== DOCUMENT EXTRACT ==
====
Why do some practitioners insist on tying a safety or back-up knot in the figure-eight family and some other knots? An overhand safety in the running part of the rope over the standing part does not get actuated. It takes more time to tie the knot properly. It requires some to untie and re-tie to get the tail length correct. Strength is not added to the figure eight with a safety. I have seen people even load the safety side of the knot when tied in the middle of a rope?! Perhaps we should focus on the knot having low gain and being dressed and tied correctly.

Why does the Bowline family of knots get so beat up and ostracized by parts of the rescue community? With the addition of a Yosemite Finish, a double-overhand bend, or slight modification of the knot (double loop / high strength), the bowlines can be reliable, strong, and easy to untie.  There are so many varieties of the knot that they can be tied into multi-point anchors, tied in-line, hard-tied into a fixed rope system, and many others.

 

 

Do you use a Munter Hitch as a progress capture? Will the “Whistle Test” deter you from using this method?

Why does the Munter Hitch get such a bad rap?
====
== GIVEN RECORDS ==
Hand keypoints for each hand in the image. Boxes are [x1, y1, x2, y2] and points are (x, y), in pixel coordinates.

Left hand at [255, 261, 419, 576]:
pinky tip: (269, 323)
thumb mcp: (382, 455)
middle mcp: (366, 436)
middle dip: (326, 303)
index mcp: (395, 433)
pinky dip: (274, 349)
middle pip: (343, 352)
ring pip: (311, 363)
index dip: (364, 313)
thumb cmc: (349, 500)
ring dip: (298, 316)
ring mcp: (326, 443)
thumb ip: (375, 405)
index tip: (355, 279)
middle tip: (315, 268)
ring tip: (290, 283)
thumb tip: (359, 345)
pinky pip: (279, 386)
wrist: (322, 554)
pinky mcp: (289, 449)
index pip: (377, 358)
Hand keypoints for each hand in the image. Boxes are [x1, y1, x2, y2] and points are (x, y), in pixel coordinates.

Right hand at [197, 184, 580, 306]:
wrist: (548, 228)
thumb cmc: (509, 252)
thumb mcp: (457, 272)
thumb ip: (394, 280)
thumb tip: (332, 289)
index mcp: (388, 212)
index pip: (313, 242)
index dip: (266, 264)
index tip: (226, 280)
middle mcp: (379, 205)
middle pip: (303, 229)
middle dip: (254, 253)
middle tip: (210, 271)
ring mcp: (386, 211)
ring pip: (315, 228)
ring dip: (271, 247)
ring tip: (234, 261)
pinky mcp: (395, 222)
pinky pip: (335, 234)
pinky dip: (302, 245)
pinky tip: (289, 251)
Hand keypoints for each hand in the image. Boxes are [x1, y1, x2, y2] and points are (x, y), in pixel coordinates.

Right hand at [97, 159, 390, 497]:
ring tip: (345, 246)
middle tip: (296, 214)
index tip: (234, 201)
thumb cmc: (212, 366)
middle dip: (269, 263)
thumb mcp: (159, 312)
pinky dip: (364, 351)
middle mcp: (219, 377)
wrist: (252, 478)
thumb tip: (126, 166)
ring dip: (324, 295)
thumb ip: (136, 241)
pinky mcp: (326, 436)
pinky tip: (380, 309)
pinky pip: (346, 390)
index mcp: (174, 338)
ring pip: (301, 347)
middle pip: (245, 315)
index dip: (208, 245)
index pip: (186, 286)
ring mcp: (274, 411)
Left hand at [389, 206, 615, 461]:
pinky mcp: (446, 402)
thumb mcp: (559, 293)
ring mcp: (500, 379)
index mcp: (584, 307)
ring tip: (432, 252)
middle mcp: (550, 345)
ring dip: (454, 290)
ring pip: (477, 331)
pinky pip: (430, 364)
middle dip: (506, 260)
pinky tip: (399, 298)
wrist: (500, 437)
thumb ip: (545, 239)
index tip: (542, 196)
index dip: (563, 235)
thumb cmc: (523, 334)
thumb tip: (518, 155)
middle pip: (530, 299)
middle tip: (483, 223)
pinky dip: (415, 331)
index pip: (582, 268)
====
Quote the passage from the rescue-knots text above that begins at the words "Why does the Bowline" and stops after "such a bad rap?".

== RESULT OF THIS EXERCISE ==
Why does the Bowline family of knots get so beat up and ostracized by parts of the rescue community? With the addition of a Yosemite Finish, a double-overhand bend, or slight modification of the knot (double loop / high strength), the bowlines can be reliable, strong, and easy to untie.  There are so many varieties of the knot that they can be tied into multi-point anchors, tied in-line, hard-tied into a fixed rope system, and many others.

 

 

Do you use a Munter Hitch as a progress capture? Will the “Whistle Test” deter you from using this method?

Why does the Munter Hitch get such a bad rap?